## What you have to do:
Repeat the stretch of lines from the one containing "### Python Style" through the one containing "## Project-Specific Patterns", both included, exactly as they appear below.

(Data shown begins)

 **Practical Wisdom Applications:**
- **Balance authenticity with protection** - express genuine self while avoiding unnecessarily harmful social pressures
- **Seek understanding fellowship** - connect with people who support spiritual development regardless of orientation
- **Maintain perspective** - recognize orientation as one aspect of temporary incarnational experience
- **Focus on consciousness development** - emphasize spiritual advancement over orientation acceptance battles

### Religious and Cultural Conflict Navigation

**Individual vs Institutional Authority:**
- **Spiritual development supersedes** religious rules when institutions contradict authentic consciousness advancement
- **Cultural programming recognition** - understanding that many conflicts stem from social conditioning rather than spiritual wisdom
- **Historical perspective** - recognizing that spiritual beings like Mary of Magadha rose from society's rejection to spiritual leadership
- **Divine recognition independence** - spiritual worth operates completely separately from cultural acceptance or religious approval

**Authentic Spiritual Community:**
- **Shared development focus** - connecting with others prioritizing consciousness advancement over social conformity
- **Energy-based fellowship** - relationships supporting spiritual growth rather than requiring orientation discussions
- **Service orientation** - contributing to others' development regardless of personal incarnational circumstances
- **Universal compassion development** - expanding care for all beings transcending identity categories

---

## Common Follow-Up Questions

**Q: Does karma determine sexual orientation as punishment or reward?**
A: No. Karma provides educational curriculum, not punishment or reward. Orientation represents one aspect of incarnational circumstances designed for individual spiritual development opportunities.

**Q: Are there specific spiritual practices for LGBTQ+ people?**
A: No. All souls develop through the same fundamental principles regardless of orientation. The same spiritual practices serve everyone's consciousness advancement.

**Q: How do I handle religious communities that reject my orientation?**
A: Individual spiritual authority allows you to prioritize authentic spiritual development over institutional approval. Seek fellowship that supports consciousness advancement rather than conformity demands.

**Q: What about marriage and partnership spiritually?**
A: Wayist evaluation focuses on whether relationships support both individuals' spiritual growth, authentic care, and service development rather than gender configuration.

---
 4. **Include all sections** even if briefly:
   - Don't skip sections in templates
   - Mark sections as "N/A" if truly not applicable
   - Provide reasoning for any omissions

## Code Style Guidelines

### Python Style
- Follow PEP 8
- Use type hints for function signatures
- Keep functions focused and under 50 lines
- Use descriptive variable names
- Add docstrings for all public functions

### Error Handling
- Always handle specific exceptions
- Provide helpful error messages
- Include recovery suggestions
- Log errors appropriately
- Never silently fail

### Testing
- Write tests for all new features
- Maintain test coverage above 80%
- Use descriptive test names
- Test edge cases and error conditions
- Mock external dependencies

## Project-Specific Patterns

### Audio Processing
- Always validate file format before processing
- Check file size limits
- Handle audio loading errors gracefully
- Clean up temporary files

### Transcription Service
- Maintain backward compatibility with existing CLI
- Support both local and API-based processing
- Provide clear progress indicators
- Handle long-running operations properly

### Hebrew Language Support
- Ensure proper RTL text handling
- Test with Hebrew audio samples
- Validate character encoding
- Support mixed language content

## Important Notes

(Data shown ends)
(Data shown begins)

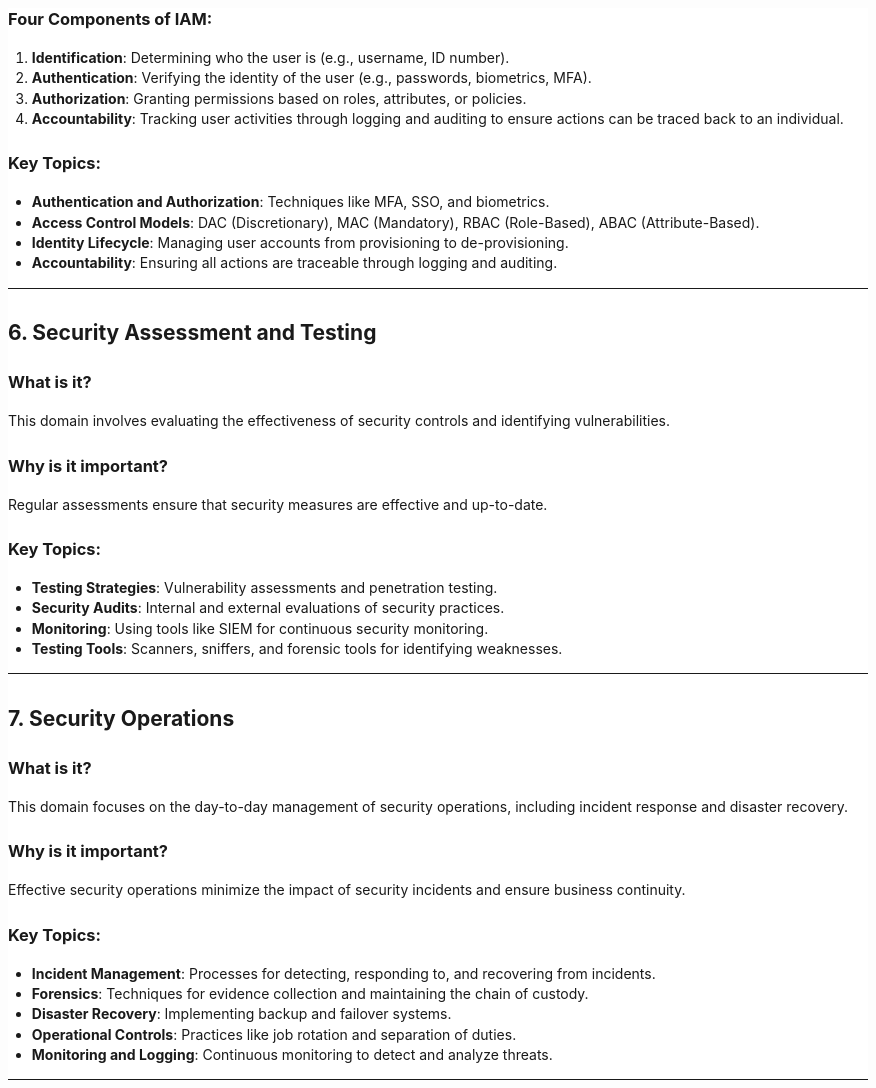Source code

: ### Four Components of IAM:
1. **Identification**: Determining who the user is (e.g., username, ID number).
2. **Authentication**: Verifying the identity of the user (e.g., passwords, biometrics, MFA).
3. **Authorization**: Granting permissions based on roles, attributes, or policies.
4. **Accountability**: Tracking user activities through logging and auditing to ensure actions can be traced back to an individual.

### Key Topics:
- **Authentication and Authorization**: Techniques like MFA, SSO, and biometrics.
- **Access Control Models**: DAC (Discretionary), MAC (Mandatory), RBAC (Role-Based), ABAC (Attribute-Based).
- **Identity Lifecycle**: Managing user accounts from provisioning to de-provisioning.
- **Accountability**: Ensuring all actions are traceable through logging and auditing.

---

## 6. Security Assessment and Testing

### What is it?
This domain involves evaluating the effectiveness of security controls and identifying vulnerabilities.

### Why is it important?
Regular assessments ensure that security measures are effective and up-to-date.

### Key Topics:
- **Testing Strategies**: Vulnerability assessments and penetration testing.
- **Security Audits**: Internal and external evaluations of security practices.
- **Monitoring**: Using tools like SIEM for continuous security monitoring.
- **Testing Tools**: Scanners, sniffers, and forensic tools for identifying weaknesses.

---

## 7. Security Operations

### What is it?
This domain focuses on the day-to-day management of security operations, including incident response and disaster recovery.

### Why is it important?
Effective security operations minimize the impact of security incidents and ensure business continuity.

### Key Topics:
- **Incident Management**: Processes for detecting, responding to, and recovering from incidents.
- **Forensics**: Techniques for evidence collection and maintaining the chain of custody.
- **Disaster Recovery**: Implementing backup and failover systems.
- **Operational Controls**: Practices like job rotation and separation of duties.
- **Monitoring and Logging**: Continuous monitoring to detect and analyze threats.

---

(Data shown ends)
(Data shown begins)

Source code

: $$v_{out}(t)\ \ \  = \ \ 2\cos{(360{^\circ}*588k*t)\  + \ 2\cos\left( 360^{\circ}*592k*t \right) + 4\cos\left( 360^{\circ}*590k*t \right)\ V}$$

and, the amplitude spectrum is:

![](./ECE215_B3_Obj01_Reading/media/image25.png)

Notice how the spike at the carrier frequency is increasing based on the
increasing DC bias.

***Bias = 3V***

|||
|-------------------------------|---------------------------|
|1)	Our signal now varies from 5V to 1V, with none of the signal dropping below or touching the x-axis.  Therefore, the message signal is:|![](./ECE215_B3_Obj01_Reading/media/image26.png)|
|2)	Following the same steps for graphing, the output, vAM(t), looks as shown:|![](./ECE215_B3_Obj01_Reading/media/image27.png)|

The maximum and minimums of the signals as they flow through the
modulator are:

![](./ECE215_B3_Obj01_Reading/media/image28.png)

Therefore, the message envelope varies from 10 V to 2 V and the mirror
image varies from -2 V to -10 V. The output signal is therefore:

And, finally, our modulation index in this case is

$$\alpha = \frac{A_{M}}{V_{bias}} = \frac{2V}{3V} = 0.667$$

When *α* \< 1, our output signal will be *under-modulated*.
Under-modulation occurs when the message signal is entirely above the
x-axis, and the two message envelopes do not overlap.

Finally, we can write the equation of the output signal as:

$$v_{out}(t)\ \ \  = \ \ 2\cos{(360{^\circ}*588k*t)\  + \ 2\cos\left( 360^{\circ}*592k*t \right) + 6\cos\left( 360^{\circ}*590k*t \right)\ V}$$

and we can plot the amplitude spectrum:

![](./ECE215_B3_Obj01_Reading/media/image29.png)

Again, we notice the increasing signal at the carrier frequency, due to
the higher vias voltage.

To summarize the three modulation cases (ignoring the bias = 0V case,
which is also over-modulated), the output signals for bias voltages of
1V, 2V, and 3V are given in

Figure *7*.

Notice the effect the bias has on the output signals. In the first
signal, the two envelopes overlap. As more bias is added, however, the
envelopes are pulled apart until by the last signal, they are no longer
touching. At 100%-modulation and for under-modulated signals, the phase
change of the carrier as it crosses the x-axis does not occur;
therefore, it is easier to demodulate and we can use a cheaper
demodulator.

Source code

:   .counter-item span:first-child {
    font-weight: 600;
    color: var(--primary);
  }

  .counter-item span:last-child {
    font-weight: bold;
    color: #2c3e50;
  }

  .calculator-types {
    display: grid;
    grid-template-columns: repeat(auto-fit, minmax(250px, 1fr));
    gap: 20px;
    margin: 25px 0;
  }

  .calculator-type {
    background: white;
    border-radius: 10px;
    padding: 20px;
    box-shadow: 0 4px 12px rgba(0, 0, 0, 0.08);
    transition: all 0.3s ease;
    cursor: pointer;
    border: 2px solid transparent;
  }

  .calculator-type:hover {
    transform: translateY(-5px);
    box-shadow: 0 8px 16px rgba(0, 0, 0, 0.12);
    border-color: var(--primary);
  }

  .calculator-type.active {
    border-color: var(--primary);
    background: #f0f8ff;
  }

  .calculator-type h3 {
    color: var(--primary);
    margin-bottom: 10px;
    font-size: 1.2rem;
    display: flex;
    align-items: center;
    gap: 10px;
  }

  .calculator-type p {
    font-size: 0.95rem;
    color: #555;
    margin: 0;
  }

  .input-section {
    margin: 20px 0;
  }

(Data shown ends)

## Result of this task:
### Python Style
- Follow PEP 8
- Use type hints for function signatures
- Keep functions focused and under 50 lines
- Use descriptive variable names
- Add docstrings for all public functions

### Error Handling
- Always handle specific exceptions
- Provide helpful error messages
- Include recovery suggestions
- Log errors appropriately
- Never silently fail

### Testing
- Write tests for all new features
- Maintain test coverage above 80%
- Use descriptive test names
- Test edge cases and error conditions
- Mock external dependencies

## Project-Specific Patterns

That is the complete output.